Senin, 26 November 2012

Kenangan Cinta Seorang Sahabat



Kemarin aku mengunjungi seorang sahabat yang baru pulang dari tanah suci. Banyak cerita yang dibaginya denganku selama di tanah suci, dan di sela-sela ceritanya itu, dia selalu menyebut almarhum suaminya yang sudah meninggal kira-kira satu setengah tahun yang lalu.

Dari setiap kata dan kalimatnya ketika menyebut nama almarhum suaminya, tampak sekali kalau cintanya pada almarhum begitu dalam. Di antara kata-katanya itu, terkadang aku  melihat matanya yang agak meredup dan sedikit berkaca-kaca.

Beberapa kali aku mendengarnya menceritakan saat-saat terakhirnya bersama almarhum, yang terus terang aku tidak berani banyak berkomentar. Aku takut akan membuatnya kembali terluka karena kata-kataku yang tidak tepat. Aku selalu mendengarkan saja ceritanya dengan rasa haru dan kagum karena dia masih menyimpan kenangan dan besarnya rasa cinta yang tidak berubah sampai saat ini.

Dia tidak pernah mengatakan bahwa dia tidak akan dapat hidup tanpa almarhum suaminya itu seperti cerita-cerita di sinetron TV, sebab dibalik kelembutannya, ternyata dia adalah sosok yang sangat tegar dan kuat untuk menerima cobaan dari Allah dalam bentuk kehilangan suami di usianya yang relative masih muda seperti ini. Dia tetap dapat hidup dan melanjutkan melangkah.
“Saya masih kurang lama merawat almarhum…” katanya setiap ada yang bercanda untuk segera memulai hari baru dengan membuka diri.
“Selama ini saya sering didatangi dalam mimpi, tapi dia tidak pernah berbicara sepatah katapun. Hanya saya yang selalu mengajaknya berbincang, walaupun dia tetap diam.
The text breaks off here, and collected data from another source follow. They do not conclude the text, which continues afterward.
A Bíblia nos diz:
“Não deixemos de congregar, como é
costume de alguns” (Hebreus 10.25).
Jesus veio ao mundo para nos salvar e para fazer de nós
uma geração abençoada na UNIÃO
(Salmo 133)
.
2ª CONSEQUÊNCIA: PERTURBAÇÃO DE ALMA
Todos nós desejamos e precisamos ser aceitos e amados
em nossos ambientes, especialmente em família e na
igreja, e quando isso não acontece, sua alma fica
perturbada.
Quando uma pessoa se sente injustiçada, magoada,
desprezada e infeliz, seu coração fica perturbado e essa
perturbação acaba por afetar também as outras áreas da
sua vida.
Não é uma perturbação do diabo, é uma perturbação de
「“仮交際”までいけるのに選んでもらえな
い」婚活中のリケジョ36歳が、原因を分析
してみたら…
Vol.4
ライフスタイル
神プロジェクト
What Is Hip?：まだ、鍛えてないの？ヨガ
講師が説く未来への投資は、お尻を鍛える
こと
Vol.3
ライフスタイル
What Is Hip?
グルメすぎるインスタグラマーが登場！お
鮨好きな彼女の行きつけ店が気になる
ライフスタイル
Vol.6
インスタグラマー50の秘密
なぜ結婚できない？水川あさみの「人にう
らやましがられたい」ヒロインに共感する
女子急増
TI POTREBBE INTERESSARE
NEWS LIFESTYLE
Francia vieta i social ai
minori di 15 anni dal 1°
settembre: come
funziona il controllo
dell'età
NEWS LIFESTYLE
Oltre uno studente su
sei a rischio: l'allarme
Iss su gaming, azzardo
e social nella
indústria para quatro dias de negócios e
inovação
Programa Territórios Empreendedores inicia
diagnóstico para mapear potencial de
Tapi waktu di Mekah kemarin, dia kembali datang dalam mimpi saya dan kali ini dia berbicara pada saya….” katanya dengan mata menerawang.

Saat ini sahabatku itu bekerja di kantor tempat almarhum suaminya dulu bekerja dan bercerita kalau waktu pertama kali datang ke kantor itu untuk bekerja, isinya adalah tangis-tangisan dengan  rekan kerja suaminya yang sudah dikenalnya semua.
“Tapi setelah itu sih, sudah mulai biasa… Bahkan di lantai yang sama dengan tempat saya bekerja, ada seorang teman yang namanya sama dengan almarhum. Bayangkan saya yang harus setiap saat memanggil namanya….., belum lagi ada juga yang suara bersinnya itu mirip banget dengan almarhum.”
“Saya rasa Allah yang melakukan semua ini untuk saya supaya saya harus tetap kuat dan terbiasa dengan keadaan tanpa almarhum.” katanya.

“Ada kalanya saya merasa hampa. Saya tidak bersemangat lagi hidup di Jakarta ini, saya ingin pulang saja ke kampung halaman.” katanya kemarin. Sahabatku ini satu daerah denganku, bukan asli Jakarta.

Aku bingung harus menjawab apa. Sebab aku dapat membayangkan rasa sepinya itu, ditinggal suami sebelum sempat dikaruniai momongan, dan seorang diri tinggal di rantau setelah sekian lama kemana-mana selalu berdua dengan suami. Cintanya masih utuh belum terbagi.

“Aku pulang dulu ya, hati-hati di rumah cuma berdua, jaga kesehatan dan keep strong.” kataku ketika hari sudah mulai malam dan akupun harus kembali pulang. Sahabatku ini hanya berdua dengan pembantunya yang katanya akhir bulan juga mau pamit pulang karena mau menikah.
“Nggak nginep aja?” tanyanya.
“Lain kali deh…, cucianku menunggu.” jawabku.

Sepanjang perjalanan pulang aku masih saja membayangkan wajahnya ketika menyebut nama almarhum suaminya. Betapa wajah itu masih begitu menyiratkan rasa cinta.
Hhh…., aku menghela nafas panjang. Tetaplah kuat sahabat, tataplah dunia dengan senyuman. Semua kerabat dan handai taulan yang kau sayang selalu ada di sisimu. Kami selalu bersamamu.